Camp Invention held for Anoka-Hennepin students

School’s out for summer – but wheels keep turning in inventive young minds.

To satiate children’s inquisitive intellect, Camp Invention was offered at Anoka Middle School for the Arts Fred Moore campus.

In partnership with Invent Now, Anoka-Hennepin School District’s Community Education Department hosted the week-long, enrichment day camp for children entering grades one through six.

The adventure kicked off June 17 and immersed children in imaginative play that reinforced and supplemented school-year learning in the subjects of science, technology, engineering and math.

Children worked together to seek innovative solutions to real-world challenges and sharpen critical 21st century learning skills as they rotated through four modules each day.

“It’s so neat to see kids so young get so excited about learning, resolving, creating, inventing. Every day everything is so different and they work so hard – they love it,” said Camp Invention Director Julia Wippler.

In the Cache Dash module, children navigated their way to treasure-filled caches and solved global challenges presented by youth from around the world.

In the Ecoverse module, students invented tools to reveal hidden messages while exploring the earthly realms of sky, sea, land and underground.

In the Amazing Atlas Games module, classic high-energy games were fused with global fun.

And in the Launchitude module, Camp Invention campers used real tools to take apart broken or unused appliances (donated by parents) and then re-engineer the gears and other components to invent a Duck Chucking Device.

(In this fictional scenario, the Duck Chucking Device was needed in order to return ducks lost during international migration to their home country. Rubber ducks were used for this assignment.)
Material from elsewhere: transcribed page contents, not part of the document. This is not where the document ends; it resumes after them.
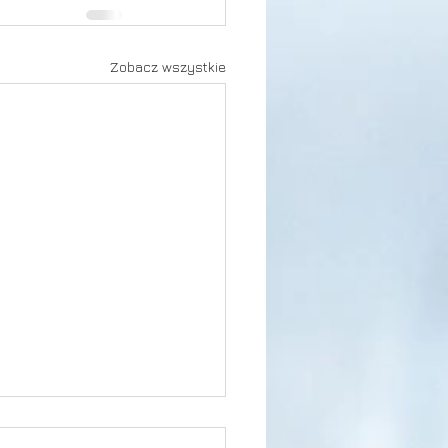
Zobacz wszystkie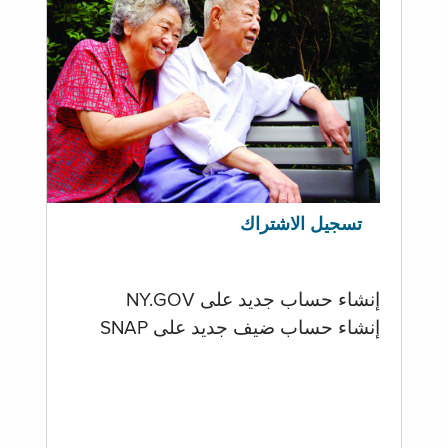
تسجيل الاشتراك
إنشاء حساب جديد على NY.GOV
إنشاء حساب ضيف جديد على SNAP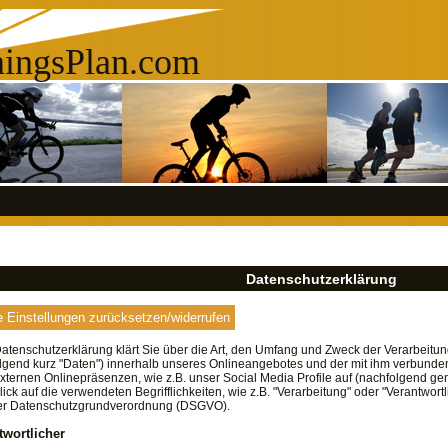
ningsPlan.com
Datenschutzerklärung
 Einstellungen zurücksetzen/widerrufen
atenschutzerklärung klärt Sie über die Art, den Umfang und Zweck der Verarbei
lgend kurz "Daten") innerhalb unseres Onlineangebotes und der mit ihm verbunde
xternen Onlinepräsenzen, wie z.B. unser Social Media Profile auf (nachfolgend g
lick auf die verwendeten Begrifflichkeiten, wie z.B. "Verarbeitung" oder "Verantwortl
der Datenschutzgrundverordnung (DSGVO).
twortlicher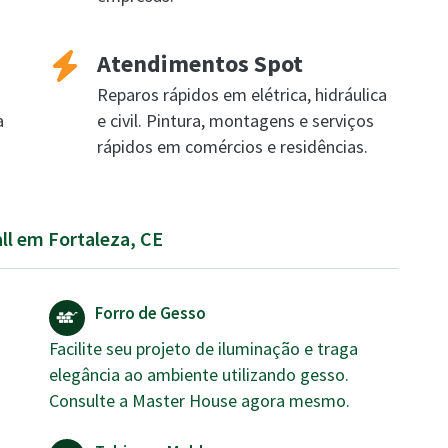
Atendimentos Spot
Reparos rápidos em elétrica, hidráulica
a
e civil. Pintura, montagens e serviços
rápidos em comércios e residências.
all em Fortaleza, CE
Forro de Gesso
Facilite seu projeto de iluminação e traga
elegância ao ambiente utilizando gesso.
Consulte a Master House agora mesmo.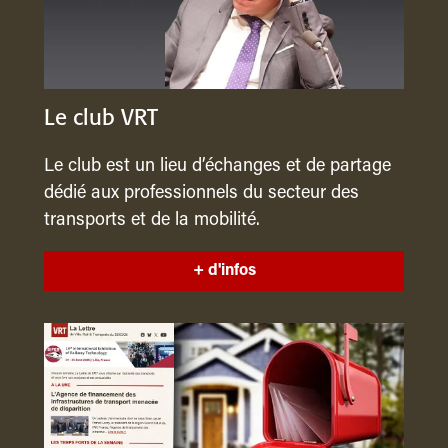
Le club VRT
Le club est un lieu d’échanges et de partage
dédié aux professionnels du secteur des
transports et de la mobilité.
+ d'infos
Local educators facilitated the Camp Invention modules with high school and college students serving as leadership interns.
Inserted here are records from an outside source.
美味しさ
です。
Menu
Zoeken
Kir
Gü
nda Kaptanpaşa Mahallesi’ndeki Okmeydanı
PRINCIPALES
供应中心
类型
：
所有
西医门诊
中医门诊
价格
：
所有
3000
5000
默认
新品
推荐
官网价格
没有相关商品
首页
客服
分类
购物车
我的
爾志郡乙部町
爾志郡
In addition to lessons in science, technology, engineering and math, campers simultaneously practiced social skills, team work, cooperation and leadership.

“Their minds are so free and open they get so much out of this and they’re having such a good time,” Wippler said.

This year 81 students participated in Camp Invention – double the number of students from last year.

“That tells you how much the kids love it. We’re hoping it grows every year,” Wippler said.

As a climax to Camp Invention, students showcased their inventions to parents with a Friday afternoon presentation staged in the middle school auditorium.

And then, students took home their newly-invented tools and devices, and leftover items from the take-apart collection were bagged up and distributed so that each camper could take one home and continue their inventive ways.

“I’m going to do this again next year. I like science and math and this is so much fun – more fun than regular school,” said one satisfied Camp Invention camper, who wished to remain anonymous.